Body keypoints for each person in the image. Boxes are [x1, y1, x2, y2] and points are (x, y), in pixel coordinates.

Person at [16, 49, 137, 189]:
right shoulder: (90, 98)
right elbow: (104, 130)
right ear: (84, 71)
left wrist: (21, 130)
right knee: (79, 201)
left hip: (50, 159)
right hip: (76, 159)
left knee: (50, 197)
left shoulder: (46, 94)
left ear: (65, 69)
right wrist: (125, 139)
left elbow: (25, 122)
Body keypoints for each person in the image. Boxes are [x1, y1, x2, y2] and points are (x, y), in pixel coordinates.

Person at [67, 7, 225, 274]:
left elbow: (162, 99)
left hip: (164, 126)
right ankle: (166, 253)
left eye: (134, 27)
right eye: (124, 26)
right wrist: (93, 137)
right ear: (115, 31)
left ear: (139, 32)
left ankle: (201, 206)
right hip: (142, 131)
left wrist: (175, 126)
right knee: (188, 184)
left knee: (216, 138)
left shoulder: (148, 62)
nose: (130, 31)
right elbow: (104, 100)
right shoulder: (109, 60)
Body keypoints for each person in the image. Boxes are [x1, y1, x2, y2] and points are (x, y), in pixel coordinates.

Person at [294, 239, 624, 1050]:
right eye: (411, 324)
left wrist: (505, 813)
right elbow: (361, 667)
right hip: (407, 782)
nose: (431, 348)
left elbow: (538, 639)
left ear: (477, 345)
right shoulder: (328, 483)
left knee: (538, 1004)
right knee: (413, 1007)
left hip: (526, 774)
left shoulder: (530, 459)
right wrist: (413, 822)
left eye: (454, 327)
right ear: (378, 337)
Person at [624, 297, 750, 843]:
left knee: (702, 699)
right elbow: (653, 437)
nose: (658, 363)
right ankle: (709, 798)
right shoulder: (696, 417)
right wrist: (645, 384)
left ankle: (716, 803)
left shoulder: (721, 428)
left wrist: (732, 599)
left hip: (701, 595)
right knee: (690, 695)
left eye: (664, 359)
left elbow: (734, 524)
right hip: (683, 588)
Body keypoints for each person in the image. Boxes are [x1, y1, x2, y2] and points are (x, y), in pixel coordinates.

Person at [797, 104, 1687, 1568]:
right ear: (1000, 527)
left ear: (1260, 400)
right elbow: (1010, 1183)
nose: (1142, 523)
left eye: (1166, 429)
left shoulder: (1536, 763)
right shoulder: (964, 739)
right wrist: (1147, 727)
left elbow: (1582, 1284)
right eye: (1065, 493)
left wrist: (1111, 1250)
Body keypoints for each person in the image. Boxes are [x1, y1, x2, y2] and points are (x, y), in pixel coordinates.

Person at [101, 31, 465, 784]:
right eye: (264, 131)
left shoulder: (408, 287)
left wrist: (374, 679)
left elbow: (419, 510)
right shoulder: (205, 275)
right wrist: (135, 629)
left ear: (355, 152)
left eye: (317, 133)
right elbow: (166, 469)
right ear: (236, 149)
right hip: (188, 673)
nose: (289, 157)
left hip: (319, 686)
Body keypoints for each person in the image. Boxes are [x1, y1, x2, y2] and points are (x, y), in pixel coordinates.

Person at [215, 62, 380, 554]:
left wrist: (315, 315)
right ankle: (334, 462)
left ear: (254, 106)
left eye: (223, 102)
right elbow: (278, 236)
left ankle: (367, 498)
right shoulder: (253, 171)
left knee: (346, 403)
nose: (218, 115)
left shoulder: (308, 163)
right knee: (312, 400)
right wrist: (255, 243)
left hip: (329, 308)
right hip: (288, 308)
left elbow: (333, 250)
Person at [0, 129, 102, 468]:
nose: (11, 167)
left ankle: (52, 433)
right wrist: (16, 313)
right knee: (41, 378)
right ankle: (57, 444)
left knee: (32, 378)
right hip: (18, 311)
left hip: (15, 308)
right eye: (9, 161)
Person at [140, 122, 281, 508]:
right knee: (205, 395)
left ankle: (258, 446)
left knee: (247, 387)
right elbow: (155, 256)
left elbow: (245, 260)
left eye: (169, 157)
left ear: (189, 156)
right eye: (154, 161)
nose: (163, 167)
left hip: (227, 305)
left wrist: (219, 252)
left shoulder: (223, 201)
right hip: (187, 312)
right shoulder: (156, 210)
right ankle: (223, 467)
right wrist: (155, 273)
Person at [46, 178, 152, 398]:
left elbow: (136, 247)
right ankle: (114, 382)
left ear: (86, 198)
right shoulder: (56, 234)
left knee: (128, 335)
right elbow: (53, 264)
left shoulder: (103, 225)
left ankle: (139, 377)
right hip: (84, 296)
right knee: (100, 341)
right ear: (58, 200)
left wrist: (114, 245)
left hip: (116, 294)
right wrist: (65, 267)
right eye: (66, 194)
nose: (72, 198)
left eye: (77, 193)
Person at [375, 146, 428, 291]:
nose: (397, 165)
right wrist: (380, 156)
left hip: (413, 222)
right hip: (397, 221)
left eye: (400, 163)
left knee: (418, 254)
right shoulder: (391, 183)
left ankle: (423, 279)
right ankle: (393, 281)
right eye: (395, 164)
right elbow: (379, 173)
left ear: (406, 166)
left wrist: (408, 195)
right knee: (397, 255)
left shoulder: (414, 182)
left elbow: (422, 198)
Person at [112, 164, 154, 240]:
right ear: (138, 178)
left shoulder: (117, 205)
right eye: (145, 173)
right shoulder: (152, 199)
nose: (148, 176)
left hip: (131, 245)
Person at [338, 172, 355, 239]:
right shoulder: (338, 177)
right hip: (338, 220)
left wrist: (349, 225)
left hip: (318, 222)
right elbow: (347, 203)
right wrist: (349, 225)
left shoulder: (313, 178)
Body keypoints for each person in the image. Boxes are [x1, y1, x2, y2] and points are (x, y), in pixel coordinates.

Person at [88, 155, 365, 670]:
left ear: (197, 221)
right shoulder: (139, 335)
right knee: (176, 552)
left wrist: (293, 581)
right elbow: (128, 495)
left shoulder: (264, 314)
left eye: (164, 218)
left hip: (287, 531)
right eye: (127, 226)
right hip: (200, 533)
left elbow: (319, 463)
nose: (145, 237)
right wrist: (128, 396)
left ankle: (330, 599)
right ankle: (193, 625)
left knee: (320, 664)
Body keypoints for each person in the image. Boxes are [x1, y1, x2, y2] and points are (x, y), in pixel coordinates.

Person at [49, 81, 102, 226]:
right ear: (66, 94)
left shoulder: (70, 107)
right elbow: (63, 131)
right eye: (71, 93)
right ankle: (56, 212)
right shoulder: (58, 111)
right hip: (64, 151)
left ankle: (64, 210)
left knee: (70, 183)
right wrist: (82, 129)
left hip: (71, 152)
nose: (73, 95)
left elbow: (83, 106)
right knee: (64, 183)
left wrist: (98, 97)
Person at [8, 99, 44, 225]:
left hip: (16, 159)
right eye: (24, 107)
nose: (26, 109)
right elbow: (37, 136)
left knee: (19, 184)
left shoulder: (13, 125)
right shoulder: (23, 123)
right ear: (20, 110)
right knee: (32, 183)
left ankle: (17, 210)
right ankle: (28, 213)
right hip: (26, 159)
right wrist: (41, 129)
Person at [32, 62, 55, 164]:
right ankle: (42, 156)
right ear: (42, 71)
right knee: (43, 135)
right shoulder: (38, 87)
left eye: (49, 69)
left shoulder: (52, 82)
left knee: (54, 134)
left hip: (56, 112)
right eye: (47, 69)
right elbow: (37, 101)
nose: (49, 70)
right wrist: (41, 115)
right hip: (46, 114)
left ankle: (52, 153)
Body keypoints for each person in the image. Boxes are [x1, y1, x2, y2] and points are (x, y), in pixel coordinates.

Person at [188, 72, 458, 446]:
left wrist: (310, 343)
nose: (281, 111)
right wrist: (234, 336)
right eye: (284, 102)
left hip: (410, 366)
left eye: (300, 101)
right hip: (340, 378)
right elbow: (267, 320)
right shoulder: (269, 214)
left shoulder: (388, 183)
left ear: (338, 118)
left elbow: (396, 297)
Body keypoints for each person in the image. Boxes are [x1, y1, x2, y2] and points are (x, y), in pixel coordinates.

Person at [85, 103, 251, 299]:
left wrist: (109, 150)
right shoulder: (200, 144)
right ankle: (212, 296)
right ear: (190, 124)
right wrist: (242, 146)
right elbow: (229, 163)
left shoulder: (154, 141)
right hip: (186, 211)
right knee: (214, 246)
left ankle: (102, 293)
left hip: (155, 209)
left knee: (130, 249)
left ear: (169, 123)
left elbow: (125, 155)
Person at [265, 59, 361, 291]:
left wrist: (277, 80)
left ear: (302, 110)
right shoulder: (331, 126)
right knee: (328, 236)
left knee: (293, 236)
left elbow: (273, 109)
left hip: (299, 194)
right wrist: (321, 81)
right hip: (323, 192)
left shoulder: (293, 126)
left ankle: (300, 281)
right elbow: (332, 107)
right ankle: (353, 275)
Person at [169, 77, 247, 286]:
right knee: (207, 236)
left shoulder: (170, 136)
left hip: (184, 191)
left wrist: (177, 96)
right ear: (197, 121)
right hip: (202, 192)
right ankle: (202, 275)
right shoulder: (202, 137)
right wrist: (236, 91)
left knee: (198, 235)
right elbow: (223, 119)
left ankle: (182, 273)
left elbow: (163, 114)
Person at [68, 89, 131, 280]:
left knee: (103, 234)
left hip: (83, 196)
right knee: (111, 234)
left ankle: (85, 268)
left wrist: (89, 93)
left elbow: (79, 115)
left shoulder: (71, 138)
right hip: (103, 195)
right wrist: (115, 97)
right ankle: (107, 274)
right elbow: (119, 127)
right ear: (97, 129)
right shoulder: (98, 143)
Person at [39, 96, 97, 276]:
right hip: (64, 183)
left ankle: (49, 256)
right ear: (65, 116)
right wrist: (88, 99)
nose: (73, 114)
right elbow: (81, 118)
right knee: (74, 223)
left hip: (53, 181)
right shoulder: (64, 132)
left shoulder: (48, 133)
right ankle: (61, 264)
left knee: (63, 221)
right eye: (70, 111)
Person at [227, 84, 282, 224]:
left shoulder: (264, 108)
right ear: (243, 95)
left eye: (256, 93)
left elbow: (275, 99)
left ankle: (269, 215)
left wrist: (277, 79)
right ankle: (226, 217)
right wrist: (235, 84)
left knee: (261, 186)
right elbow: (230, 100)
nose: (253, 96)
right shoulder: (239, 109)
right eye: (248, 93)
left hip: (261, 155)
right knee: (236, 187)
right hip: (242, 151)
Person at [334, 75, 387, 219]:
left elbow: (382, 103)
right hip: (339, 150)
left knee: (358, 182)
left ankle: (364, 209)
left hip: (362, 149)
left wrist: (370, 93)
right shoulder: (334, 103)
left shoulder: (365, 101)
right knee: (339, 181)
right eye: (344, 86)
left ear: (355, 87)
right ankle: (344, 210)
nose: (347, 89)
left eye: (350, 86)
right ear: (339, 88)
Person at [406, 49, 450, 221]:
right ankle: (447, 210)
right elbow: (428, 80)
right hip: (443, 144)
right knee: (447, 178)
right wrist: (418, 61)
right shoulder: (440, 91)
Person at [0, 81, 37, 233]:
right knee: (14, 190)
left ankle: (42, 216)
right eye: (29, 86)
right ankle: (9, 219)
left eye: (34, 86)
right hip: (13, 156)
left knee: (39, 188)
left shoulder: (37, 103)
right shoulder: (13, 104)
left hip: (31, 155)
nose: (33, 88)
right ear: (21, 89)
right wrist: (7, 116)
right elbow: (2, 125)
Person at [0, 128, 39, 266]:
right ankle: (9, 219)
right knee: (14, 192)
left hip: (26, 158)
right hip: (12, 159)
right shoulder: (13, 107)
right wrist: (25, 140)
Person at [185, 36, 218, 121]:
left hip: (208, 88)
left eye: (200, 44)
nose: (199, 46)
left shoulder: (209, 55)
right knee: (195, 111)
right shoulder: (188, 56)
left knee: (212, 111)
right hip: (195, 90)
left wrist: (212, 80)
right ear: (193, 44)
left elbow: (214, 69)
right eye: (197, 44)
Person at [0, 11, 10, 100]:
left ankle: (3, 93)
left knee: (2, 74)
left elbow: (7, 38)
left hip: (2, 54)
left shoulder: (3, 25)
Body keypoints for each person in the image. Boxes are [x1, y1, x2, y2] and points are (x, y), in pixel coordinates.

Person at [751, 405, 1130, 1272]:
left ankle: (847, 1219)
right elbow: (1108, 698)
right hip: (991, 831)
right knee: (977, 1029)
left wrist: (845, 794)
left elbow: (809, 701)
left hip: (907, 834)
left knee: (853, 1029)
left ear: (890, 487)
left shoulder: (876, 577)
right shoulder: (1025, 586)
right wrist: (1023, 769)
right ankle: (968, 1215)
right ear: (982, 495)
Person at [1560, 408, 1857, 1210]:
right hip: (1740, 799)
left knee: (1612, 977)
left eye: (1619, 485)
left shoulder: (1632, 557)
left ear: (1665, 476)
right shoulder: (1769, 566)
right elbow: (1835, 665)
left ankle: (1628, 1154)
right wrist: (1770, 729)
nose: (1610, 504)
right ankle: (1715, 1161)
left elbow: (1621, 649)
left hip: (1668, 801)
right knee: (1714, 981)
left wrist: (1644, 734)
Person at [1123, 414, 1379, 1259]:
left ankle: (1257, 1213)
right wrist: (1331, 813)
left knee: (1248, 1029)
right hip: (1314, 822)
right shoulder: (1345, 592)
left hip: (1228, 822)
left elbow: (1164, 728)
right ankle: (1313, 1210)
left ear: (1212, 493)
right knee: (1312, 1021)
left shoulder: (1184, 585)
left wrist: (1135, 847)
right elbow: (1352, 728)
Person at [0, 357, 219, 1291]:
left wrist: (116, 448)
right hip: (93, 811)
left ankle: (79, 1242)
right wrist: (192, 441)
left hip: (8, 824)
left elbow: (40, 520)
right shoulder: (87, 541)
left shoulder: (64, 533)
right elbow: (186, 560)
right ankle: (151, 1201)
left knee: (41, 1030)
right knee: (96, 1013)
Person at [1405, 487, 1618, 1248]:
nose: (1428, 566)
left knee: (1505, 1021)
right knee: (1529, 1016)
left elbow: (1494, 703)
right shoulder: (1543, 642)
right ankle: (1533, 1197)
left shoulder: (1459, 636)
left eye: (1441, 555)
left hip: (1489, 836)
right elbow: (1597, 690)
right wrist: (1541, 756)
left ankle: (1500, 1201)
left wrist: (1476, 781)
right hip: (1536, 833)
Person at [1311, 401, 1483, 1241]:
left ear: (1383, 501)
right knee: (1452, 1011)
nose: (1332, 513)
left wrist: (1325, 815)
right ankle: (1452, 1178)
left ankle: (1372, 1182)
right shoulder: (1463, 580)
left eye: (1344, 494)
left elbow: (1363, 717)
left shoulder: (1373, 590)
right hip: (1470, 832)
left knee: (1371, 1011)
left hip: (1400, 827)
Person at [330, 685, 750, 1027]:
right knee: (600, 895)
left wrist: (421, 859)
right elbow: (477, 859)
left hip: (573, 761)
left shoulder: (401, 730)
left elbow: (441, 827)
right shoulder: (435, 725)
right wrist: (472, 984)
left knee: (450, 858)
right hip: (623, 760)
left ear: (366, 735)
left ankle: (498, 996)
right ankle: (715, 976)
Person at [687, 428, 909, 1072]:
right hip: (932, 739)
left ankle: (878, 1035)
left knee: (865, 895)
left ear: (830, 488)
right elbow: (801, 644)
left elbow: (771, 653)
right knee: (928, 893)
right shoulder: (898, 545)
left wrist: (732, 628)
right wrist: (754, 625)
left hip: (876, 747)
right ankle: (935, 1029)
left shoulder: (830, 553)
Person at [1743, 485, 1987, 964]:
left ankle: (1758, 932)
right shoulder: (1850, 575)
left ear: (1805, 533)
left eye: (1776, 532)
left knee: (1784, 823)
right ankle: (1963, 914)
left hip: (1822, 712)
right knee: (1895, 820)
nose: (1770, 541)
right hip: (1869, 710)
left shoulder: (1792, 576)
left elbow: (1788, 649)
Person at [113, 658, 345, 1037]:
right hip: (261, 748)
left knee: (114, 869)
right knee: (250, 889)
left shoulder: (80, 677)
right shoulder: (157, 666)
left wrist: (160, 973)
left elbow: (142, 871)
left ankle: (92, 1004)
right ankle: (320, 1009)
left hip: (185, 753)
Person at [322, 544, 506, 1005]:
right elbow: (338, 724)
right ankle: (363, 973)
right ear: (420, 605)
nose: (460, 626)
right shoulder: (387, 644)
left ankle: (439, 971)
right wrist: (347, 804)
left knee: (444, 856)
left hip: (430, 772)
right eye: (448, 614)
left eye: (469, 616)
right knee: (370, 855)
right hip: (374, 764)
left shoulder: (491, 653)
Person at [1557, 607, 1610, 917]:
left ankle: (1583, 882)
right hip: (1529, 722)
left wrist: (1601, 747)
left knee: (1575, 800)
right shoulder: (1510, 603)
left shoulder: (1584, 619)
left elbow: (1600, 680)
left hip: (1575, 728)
--
[What is expected]
Give an exact copy of the lines above from the line with "right eye: (24, 107)" up to and including the line with "right knee: (43, 135)", and leave everything else out.

[Answer to this task]
right eye: (24, 107)
nose: (26, 109)
right elbow: (37, 136)
left knee: (19, 184)
left shoulder: (13, 125)
right shoulder: (23, 123)
right ear: (20, 110)
right knee: (32, 183)
left ankle: (17, 210)
right ankle: (28, 213)
right hip: (26, 159)
right wrist: (41, 129)
Person at [32, 62, 55, 164]:
right ankle: (42, 156)
right ear: (42, 71)
right knee: (43, 135)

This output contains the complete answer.